For reasons that will be described in the “Discussion” section, I used two distinct groups of test subjects for this experiment, each of whom participated between December 2011 and May 2012. Keeping in mind both Shannon's invocation of how “every one of us who speaks a language has implicitly an enormous statistical knowledge of the structure of the language” and, conversely, modernist critiques of the mass audience, I intended the first group to approximate “ordinary readers.” It comprised 31 volunteer undergraduate students from Queens College (CUNY), mostly (though not entirely) English majors. Obviously, a sample this small, drawn from so limited a pool, cannot really represent “ordinary readers” generally, but given that the Queens College student body is incredibly diverse, representing a variety of backgrounds and reading abilities, it seemed as good a subpopulation to work with as any.(10) For the second group, I recruited more highly skilled readers, 14 volunteer graduate students from a variety of fields (mostly in the humanities) from several major universities. Somewhat more eclectic in its makeup and perhaps less representative of any particular demographic, this group was consistently distinguished from the former in its members' education level and reading experience.

Saved data entries
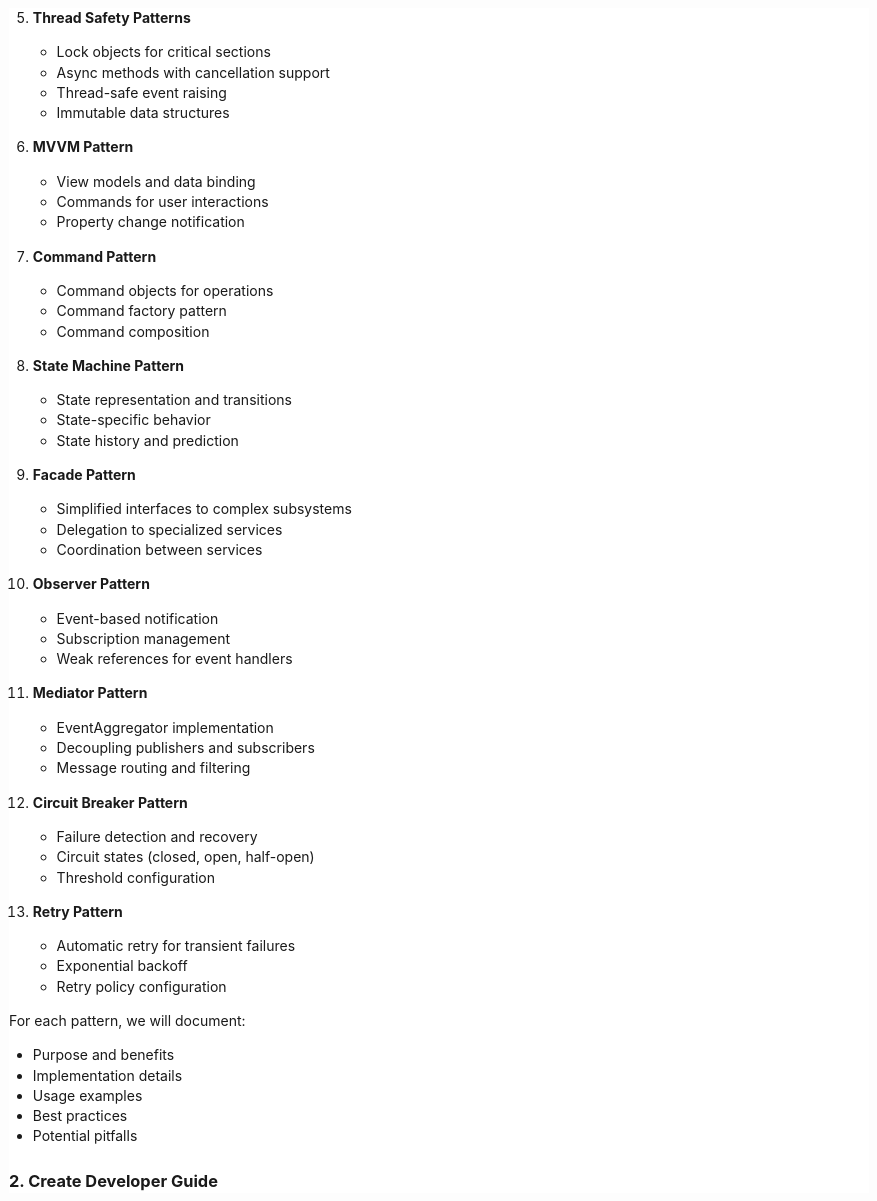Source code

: 5. **Thread Safety Patterns**
   - Lock objects for critical sections
   - Async methods with cancellation support
   - Thread-safe event raising
   - Immutable data structures

6. **MVVM Pattern**
   - View models and data binding
   - Commands for user interactions
   - Property change notification

7. **Command Pattern**
   - Command objects for operations
   - Command factory pattern
   - Command composition

8. **State Machine Pattern**
   - State representation and transitions
   - State-specific behavior
   - State history and prediction

9. **Facade Pattern**
   - Simplified interfaces to complex subsystems
   - Delegation to specialized services
   - Coordination between services

10. **Observer Pattern**
    - Event-based notification
    - Subscription management
    - Weak references for event handlers

11. **Mediator Pattern**
    - EventAggregator implementation
    - Decoupling publishers and subscribers
    - Message routing and filtering

12. **Circuit Breaker Pattern**
    - Failure detection and recovery
    - Circuit states (closed, open, half-open)
    - Threshold configuration

13. **Retry Pattern**
    - Automatic retry for transient failures
    - Exponential backoff
    - Retry policy configuration

For each pattern, we will document:
- Purpose and benefits
- Implementation details
- Usage examples
- Best practices
- Potential pitfalls

### 2. Create Developer Guide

* Task list *
(1) Reproduce the lines of the entries from the line containing "6. **MVVM Pattern**" through the line containing "- Coordination between services", both ends included.
(2) Continue the passage on the experiment's two groups of test subjects from the point where it stops.

* Response list *
(1)
6. **MVVM Pattern**
   - View models and data binding
   - Commands for user interactions
   - Property change notification

7. **Command Pattern**
   - Command objects for operations
   - Command factory pattern
   - Command composition

8. **State Machine Pattern**
   - State representation and transitions
   - State-specific behavior
   - State history and prediction

9. **Facade Pattern**
   - Simplified interfaces to complex subsystems
   - Delegation to specialized services
   - Coordination between services

(2)
My experiment recreates Shannon's in its basic outlines. Each subject was given the first word of a sentence, instructed to write it on scrap paper, then prompted to guess the following letter. I recorded whether or not the guess was correct and told the subject what the correct letter was. The subject proceeded to write down this new letter, then guessed the letter following that one, etc., until the sentence's end, at which point we moved to the next sentence. This process made a few minor, simplifying changes to Shannon's procedure. First, Shannon included separate trials where subjects guessed from 26-character and 27-character alphabets, one excluding and one including the space character, but since Shannon found that the spaces ended up being almost totally redundant, I used the 26-character alphabet exclusively. Second, for the sake of time and sanity, I did not make test subjects guess letters until they came up with the correct one, but simply told them the correct letter after their first guess, whether correct or not. Third, since my purpose was to gauge readers' expectations rather than abstract properties of the text, I did not supply the subjects with letter frequency charts as Shannon did. Fourth, while Shannon's experiment examined the impact that a variable number of introductory characters might have on the predictability of ensuing characters, I thought it would be easiest for our more modest purposes to begin with the first word of each sentence. Otherwise, the experiment was identical.

Results

This will be a technical, statistical presentation of some key results. Those who dislike such things may skip to “Discussion” for an interpretation of the data.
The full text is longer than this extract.